- [TASK ITEM] Reproduce the data verbatim, from its first line through the line containing "What is the range", inclusive.

'''

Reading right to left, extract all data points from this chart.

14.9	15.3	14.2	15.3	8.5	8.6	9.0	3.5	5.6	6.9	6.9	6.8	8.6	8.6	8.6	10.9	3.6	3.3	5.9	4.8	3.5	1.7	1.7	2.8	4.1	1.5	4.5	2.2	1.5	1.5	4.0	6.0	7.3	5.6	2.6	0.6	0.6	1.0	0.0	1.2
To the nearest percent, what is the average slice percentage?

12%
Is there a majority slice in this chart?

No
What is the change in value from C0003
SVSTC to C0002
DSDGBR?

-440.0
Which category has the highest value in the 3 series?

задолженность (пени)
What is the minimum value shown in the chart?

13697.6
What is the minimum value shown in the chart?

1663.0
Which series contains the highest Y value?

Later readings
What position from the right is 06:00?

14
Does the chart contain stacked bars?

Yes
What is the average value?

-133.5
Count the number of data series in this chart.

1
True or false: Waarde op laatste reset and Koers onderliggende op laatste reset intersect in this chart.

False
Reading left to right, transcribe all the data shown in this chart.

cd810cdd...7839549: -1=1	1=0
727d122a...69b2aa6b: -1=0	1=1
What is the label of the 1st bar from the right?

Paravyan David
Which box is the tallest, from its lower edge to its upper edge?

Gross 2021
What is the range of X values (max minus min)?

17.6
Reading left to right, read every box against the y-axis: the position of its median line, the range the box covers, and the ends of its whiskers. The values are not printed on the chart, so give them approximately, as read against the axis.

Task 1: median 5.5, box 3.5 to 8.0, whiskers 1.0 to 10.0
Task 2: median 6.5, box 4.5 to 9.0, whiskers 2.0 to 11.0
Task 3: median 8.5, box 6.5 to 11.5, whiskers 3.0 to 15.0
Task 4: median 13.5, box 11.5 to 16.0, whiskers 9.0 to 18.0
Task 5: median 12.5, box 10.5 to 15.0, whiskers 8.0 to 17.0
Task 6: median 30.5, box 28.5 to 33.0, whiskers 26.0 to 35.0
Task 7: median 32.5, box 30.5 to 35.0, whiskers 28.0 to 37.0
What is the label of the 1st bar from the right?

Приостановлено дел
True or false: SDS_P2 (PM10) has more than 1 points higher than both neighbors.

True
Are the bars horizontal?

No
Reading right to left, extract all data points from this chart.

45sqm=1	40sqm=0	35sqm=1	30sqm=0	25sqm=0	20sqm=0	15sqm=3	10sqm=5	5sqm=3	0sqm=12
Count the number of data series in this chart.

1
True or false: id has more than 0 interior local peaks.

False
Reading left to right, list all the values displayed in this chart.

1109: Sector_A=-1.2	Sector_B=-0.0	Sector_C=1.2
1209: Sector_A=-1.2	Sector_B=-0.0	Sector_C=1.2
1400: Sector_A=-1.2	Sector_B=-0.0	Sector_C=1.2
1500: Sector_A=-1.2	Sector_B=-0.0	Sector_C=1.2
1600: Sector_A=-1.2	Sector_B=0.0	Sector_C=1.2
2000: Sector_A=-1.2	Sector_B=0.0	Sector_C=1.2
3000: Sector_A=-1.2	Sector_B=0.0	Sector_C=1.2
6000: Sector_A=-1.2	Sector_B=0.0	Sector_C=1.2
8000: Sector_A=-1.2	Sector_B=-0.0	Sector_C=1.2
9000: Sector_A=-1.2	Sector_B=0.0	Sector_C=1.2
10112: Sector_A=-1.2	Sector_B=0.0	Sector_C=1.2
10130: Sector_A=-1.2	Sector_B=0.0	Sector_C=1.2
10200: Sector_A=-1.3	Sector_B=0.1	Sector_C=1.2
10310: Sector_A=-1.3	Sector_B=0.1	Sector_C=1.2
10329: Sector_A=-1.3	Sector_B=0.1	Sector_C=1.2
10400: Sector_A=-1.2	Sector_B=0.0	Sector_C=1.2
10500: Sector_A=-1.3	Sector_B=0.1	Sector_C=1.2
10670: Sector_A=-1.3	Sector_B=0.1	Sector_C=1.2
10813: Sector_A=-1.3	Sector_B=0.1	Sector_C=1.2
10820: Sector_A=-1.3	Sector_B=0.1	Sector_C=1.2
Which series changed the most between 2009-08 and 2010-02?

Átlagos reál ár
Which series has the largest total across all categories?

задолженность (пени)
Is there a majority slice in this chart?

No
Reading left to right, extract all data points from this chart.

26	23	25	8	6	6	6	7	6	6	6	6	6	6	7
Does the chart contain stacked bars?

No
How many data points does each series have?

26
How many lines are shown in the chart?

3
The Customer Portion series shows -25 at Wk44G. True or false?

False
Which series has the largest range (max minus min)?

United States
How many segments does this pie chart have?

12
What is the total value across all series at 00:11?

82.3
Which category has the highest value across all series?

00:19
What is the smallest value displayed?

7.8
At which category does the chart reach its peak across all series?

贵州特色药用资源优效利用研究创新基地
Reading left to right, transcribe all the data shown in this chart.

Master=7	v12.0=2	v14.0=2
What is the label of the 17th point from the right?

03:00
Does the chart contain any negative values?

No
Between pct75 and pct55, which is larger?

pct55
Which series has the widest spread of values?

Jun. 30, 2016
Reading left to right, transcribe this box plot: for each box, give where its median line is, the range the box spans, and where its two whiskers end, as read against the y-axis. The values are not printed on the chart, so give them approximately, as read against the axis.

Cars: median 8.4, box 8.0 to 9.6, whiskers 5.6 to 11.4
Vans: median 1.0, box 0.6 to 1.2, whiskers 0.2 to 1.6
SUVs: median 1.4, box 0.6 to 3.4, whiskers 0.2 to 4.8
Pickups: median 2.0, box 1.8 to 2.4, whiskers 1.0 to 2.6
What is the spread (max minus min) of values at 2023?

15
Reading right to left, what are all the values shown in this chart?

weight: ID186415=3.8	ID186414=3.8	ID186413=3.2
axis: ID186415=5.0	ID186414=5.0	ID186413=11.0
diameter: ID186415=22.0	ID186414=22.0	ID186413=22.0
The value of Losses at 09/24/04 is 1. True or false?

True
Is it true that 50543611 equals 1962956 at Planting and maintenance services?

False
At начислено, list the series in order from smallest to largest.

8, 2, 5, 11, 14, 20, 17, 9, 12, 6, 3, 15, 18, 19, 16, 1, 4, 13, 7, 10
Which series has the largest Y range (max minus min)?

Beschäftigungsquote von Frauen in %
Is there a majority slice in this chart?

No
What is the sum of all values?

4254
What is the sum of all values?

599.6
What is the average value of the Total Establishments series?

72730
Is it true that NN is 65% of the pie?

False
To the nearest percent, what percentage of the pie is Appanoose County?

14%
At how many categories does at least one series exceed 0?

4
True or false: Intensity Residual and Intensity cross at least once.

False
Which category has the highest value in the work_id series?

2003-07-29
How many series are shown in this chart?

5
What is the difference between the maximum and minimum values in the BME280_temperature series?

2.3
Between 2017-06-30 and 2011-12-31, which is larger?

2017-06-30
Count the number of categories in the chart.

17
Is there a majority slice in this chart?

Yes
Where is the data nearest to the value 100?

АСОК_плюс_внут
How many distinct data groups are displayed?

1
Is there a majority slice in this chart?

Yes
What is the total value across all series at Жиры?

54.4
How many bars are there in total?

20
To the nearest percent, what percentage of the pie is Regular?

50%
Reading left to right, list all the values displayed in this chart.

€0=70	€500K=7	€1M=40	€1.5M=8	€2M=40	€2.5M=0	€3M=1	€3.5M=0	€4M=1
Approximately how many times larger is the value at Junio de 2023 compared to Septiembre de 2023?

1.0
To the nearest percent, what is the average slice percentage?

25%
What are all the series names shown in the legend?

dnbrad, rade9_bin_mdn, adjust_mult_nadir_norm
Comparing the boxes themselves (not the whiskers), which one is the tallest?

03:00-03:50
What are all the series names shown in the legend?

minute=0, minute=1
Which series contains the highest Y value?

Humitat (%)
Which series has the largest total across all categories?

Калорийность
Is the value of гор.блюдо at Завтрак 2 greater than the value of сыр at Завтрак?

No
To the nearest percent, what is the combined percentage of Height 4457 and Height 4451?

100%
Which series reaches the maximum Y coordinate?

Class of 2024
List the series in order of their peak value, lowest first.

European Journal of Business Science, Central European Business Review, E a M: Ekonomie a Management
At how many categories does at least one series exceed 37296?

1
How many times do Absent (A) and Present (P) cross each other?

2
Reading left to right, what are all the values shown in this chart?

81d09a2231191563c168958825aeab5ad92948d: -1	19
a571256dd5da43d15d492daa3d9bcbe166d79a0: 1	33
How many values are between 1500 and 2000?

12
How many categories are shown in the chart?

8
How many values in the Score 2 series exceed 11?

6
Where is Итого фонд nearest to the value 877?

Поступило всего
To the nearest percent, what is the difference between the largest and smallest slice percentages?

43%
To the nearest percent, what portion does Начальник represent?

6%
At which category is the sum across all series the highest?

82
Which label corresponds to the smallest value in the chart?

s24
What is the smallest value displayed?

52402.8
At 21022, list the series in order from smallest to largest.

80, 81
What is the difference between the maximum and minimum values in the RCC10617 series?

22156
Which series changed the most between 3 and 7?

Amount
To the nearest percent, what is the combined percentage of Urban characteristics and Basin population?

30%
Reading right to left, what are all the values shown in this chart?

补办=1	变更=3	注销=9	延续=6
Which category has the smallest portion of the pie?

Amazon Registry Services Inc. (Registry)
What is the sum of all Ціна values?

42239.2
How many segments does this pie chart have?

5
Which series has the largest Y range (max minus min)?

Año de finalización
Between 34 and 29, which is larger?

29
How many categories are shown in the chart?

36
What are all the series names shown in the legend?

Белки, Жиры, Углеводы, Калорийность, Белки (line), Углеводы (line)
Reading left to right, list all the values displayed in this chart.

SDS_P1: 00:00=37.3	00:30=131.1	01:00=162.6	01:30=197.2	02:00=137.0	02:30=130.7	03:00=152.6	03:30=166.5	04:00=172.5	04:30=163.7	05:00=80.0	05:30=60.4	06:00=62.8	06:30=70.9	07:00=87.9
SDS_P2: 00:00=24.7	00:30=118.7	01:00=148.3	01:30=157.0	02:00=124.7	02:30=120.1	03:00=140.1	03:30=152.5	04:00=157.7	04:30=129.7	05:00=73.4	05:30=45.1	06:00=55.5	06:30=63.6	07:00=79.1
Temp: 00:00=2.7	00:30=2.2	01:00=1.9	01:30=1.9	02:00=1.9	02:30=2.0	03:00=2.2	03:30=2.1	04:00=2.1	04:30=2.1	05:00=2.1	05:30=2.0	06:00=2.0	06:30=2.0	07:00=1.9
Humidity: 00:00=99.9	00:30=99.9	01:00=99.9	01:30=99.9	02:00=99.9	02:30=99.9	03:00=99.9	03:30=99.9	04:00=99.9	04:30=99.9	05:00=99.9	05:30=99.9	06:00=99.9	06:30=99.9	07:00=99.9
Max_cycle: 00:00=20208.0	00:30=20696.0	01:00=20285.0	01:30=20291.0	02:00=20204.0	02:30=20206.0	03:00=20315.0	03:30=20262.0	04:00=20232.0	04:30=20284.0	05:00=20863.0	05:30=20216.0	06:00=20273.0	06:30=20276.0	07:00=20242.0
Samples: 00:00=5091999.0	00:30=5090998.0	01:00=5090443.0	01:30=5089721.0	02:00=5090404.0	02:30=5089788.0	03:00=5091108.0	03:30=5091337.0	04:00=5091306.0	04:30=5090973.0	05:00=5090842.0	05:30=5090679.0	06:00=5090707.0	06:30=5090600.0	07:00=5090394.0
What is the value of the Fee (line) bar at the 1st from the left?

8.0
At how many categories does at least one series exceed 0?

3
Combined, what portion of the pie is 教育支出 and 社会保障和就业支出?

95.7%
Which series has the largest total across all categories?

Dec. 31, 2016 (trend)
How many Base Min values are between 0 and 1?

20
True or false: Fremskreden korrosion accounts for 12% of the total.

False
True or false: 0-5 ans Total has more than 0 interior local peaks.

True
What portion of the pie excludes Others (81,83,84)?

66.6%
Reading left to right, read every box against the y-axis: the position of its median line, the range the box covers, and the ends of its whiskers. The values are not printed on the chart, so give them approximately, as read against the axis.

'''

- [RESPONSE AREA]
Reading right to left, extract all data points from this chart.

14.9	15.3	14.2	15.3	8.5	8.6	9.0	3.5	5.6	6.9	6.9	6.8	8.6	8.6	8.6	10.9	3.6	3.3	5.9	4.8	3.5	1.7	1.7	2.8	4.1	1.5	4.5	2.2	1.5	1.5	4.0	6.0	7.3	5.6	2.6	0.6	0.6	1.0	0.0	1.2
To the nearest percent, what is the average slice percentage?

12%
Is there a majority slice in this chart?

No
What is the change in value from C0003
SVSTC to C0002
DSDGBR?

-440.0
Which category has the highest value in the 3 series?

задолженность (пени)
What is the minimum value shown in the chart?

13697.6
What is the minimum value shown in the chart?

1663.0
Which series contains the highest Y value?

Later readings
What position from the right is 06:00?

14
Does the chart contain stacked bars?

Yes
What is the average value?

-133.5
Count the number of data series in this chart.

1
True or false: Waarde op laatste reset and Koers onderliggende op laatste reset intersect in this chart.

False
Reading left to right, transcribe all the data shown in this chart.

cd810cdd...7839549: -1=1	1=0
727d122a...69b2aa6b: -1=0	1=1
What is the label of the 1st bar from the right?

Paravyan David
Which box is the tallest, from its lower edge to its upper edge?

Gross 2021
What is the range of X values (max minus min)?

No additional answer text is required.